Ok guys, I haven't been on this website a lot, but I've been thinking about my gender identity recently. So, I've finally decided to come out here first. I'm transgender (mtf) So I never really was a very masculine baby/toddler, growing up with two sisters and all, and when I went to school, I never really had any male friends, and I found it more comfortable to talk to girls rather than boys. When I was around 6ish, I started thinking about whether I could be a girl or not, but eventually I forgot about those thoughts and resumed my life as a happy male child. Fast forward about 7 years or so, when I started secondary school, and I met new friends and all that. When I was in primary school, everyone was super catholic and wasn't really into the whole idea of being gay or anything. So I was surprised to find some friends who were generally ok with it whenever we had these conversations at lunch or whatever. That's when I started really thinking about my gender identity. I tried dressing a little more feminine, took up some more "feminine" interests and grew out my hair. This weekend, I've thought about my gender identity loads, and I've come to the realisation that I'm trans. This is the first place I've come out, and I'd love some support and advice for coming out to others, especially my family. The people who have helped me come to this realisation are as follows (just as a special thank you I guess): My older sister, my older sister's friend (you know who you are), the very special Gerard Way, who made me realise that transgender is actually a thing, and a my sister's friend's friend (who is also my friend I guess)(&&&)

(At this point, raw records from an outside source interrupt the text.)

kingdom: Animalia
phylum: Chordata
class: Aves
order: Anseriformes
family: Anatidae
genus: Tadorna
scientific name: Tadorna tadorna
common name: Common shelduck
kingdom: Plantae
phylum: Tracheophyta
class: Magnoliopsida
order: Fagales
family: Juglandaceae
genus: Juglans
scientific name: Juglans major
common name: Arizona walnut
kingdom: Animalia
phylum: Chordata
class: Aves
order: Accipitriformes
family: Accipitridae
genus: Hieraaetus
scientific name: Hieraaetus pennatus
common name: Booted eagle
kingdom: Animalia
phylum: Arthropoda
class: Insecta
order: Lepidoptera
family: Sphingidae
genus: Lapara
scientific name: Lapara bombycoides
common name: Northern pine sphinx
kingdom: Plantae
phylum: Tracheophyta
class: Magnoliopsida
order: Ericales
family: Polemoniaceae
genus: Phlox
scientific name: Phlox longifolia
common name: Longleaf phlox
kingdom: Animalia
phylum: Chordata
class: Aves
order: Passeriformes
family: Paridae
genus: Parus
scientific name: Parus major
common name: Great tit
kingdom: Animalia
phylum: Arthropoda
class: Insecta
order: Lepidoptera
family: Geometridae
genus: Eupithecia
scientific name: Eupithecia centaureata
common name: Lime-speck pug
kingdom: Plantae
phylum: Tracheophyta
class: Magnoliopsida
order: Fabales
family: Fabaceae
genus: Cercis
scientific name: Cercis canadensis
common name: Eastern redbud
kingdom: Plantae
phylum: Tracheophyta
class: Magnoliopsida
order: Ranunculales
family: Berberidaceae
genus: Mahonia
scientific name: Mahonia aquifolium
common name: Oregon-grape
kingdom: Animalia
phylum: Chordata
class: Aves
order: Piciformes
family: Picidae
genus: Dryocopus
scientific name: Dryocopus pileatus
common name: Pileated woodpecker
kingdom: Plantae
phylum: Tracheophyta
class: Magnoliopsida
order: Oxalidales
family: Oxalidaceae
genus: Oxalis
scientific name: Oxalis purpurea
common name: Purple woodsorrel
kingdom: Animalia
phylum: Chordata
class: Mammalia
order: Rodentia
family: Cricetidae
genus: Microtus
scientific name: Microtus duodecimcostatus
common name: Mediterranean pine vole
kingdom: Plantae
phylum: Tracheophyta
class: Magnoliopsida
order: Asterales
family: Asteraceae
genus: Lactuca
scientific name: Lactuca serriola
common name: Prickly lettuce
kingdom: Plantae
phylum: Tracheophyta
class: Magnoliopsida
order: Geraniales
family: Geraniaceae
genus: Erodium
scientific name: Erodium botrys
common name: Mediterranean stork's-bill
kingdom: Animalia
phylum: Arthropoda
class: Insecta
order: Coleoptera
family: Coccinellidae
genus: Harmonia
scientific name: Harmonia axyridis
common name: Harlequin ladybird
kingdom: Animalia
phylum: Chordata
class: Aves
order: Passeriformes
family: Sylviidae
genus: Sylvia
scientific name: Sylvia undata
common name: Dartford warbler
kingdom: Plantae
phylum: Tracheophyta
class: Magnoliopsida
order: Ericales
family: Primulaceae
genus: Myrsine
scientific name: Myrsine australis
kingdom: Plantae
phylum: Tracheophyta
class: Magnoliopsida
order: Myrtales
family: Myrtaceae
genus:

Hi stardustmcj Great that you've found out who you are! By coming out to yourself you've already taken the first step towards coming out to others. A lot of people say it is also the hardest and after you have accepted yourself it is way easier to come out to others. That being said, I'd advise you to first come out to someone you trust and are sure will be supportive. Your friends sound accepting. If you have told your sister and some friends about struggling with your gender identity (not sure if you have from what you've written) they might be a good start. I wish you all the best!
Hello and welcome to the gender identity forum. It's really brave of you to come out, even here where you didn't think you knew anyone. Everyone here is really lovely and I'm pretty sure your sister will be supportive (she puts up with me at any rate and I'm a huge mess). I'm sending lots of love and courage to you; feel free to talk to me whenever about whatever because like Quinn said it's always good to have someone - trust me on that. No matter what the "thing" is it's always relieving to have someone that you can trust with anything. Sometimes they're there at the front of your mind and sometimes they can someone who surprises you. . Just a feeling but I think you may be tackled in a big hug from me next time I see you. Can't be sure but I just thought I'd tell you in advance so you can be prepared ~ love from Me
As for coming out to others it depends on the kind of person you are, me I like writing stuff down so I came out to the people that I was closest to with a letter (I have pictures of them if you want to maybe get ideas on the kinds of thing to say. I did ramble a little bit though. Okay maybe I rambled a lot) and other people - mainly from school - with an Instagram post. I like letters because they're personal but still let you leave them for the other person to read, digest, re-read, evaluate their feelings and then talk about it. I didn't like that talking bit because I don't like talking about my feelings face to face. There's people here who say their family down and told them, people who emailed or text the person. In the end it depends on what you're comfortable doing. I tried to tell Cara in person but I was too scared to (feelings you see. I don't like talking about them) do I wrote her a letter. In person my mind goes blank and I start rambling, stumbling over my words and/or talking so fast that no one catches what I've said. By writing it I was able to think about what I wanted to say and say it in a manner that was understandable. If you wanted to do it face to face then it might be an idea to write a list of what you want to say and then you can check back at it to cover everything. I know I forget what I'm trying to say when I'm nervous so having it written down helps. Good luck, Cal
Hey everyone, thanks for all the support! I forgot to mention that my new pronouns are she/they. Thanks so much guys! You all really are the best(!)
That's super awesome! I'm glad to hear you're figuring yourself out. I too come from a really catholic life so if you wanna talk about anything regarding that I'm here for ya.